Take a writing prompt. Any writing prompt. Though feel free to use one of Innovative Editing’s from the Innovative Editing Pinterest page. (Hint. Hint.)
After you have your writing prompt, then write about it like you’ve shed your own mind and adopted your favorite author’s instead. Model your sentence structure and word choices and attitude after that person.
The point of this exercise? It’s to test out your skills, as well as appreciate and understand your own style better.
Obviously, you don’t have to take this writing challenge up if you don’t want to. But if you do, you don’t have to study up on a bunch of boring, full-of-themselves, long-since-dead authors you’d never read on your own.
Nope! You get to go with your favorite author instead, someone who regularly captivates your attention and inspires you to be a better writer.
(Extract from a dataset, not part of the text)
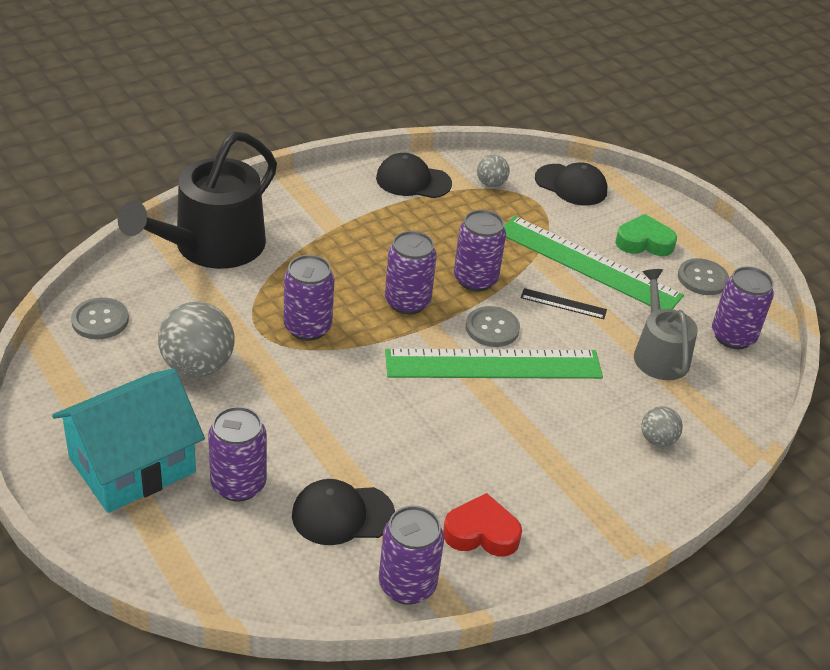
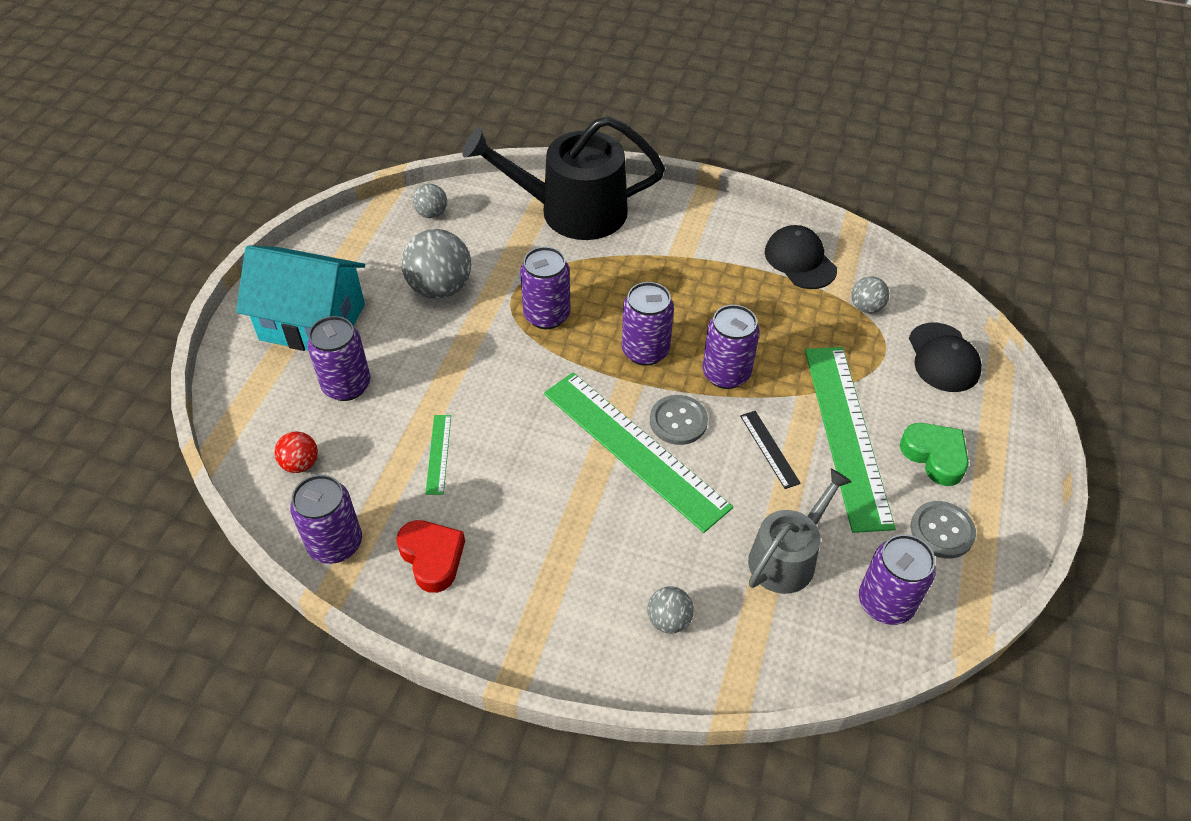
camera: 55 degrees right, 10 degrees up
grey button [71,298,129,339] -> grey ball [413,184,447,218]
black cap [292,479,395,545] -> none
none -> red ball [274,431,318,473]
none -> green ruler [426,415,451,495]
If I was going to do this exercise challenge – which I’m not, once again proving what a hypocrite I can be – I’d go with Kate Quinn, a historical-fiction writer who really needs to get something else out on the market already before I drown in a sea of uninspiring, worthless reads.
Editor’s Note: After writing the blog copy above, Jeannette DiLouie went onto Kate Quinn’s Amazon author’s page for dreary-eyed confirmation that she didn’t have anything new out.
DiLouie didn’t get to mope for long, however, as it turns out that Quinn does indeed have a novel coming out in less than two weeks!
In other words, said fangirl has already forgotten about her own writing challenge (which she was never going to do anyway, the hypocrite) and is busy ordering Quinn’s copy right now. So feel free to follow her lead and ignore the torture too, unless you’re really, really, really dedicated to strengthening your authorial abilities.